Harry Potter Makes You Nicer
We all know that reading makes you smarter, improves your vocabulary, and provides you with interesting tidbits to share at your next dinner party. But did you know that reading (especially fiction) can also improve your emotional intelligence?
Reading allows us to experience the world from a viewpoint entirely unlike our own. We may not agree with it, but through reading, we can better understand it. To quote Atticus Finch in To Kill a Mockingbird, “You never really understand a person until you consider things from his point of view … until you climb into his skin and walk around in it.” Or, if that sounds a little too macabre for you, you can do it the easy way—read.
Our CEO, Jon, often says that reading is the easiest way to build empathy. Fictional characters, in particular, draw us into stories. Aristotle believed that a good tragedy must elicit both pity and fear: pity for the character in the story and fear for ourselves. Without realizing it, we identify with fictional characters and begin relating their experiences to our own. In other words, we subconsciously flex our empathy muscles.
One book series that has proven successful in building empathy is Harry Potter. The allegorical messages and lessons J.K. Rowling weaves into her storylines are ones most of us value and try to teach our children: kindness, equality, love, loyalty, and tolerance. In 2014, a team of researchers in Italy and Britain decided to test the power of stories to influence behaviors through their study titled “The greatest magic of Harry Potter: Reducing prejudice.”

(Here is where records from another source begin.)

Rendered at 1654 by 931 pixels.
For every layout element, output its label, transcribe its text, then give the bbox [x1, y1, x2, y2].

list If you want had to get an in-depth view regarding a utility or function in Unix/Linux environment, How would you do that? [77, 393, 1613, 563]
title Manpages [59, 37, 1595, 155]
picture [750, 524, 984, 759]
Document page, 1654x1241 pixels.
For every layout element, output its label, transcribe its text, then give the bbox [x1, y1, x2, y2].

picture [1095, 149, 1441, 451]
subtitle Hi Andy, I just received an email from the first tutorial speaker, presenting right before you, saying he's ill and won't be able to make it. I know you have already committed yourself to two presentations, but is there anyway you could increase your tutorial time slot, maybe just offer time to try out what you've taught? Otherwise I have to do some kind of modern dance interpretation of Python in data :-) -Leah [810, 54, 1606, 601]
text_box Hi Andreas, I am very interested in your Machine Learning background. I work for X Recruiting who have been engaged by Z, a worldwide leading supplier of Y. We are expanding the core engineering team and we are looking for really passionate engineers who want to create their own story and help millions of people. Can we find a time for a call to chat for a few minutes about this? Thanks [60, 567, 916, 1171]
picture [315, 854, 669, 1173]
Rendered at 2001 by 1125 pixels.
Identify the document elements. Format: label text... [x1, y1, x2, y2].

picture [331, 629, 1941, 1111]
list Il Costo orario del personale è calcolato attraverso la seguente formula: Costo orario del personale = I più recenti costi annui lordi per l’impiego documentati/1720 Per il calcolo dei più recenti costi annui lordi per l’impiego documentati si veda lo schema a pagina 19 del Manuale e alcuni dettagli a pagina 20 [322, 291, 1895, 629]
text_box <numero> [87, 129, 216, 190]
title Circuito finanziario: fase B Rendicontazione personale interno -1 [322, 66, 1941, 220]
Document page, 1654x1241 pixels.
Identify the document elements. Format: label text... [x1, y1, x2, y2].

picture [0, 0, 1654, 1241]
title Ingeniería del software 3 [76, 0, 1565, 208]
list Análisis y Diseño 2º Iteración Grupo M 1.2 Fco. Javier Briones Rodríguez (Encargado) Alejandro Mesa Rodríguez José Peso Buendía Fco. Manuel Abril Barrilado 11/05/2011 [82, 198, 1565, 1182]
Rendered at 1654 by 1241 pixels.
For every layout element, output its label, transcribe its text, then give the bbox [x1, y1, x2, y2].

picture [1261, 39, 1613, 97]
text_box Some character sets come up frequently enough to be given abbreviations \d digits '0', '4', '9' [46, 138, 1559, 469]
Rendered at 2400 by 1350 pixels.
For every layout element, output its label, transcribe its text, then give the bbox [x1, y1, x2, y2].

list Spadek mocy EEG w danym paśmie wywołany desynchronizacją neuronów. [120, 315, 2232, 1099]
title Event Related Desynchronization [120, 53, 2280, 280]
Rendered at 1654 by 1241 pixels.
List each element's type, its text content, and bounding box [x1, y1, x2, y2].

The study found that those who were exposed to Harry Potter stories were less prejudiced against disadvantaged people, such as refugees, immigrants, and those in the LGBT community. And it seems that’s just what J.K. Rowling intended.
“The Potter books in general are a prolonged argument for tolerance, a prolonged plea for an end to bigotry,” Rowling said. “And I think that it’s a very healthy message to pass on to younger people that you should question authority and you should not assume that the establishment or the press tells you all of the truth.”
Even more recently, a 2018 study conducted by psychologists David Dodell-Feder and Diana Tamir reviewed 14 other studies on the connection between reading and empathy. The authors found that reading provided a “small, statistically significant improvement in social-cognitive performance.”
So the moral of this story? Don’t be a jerk—go read Harry Potter.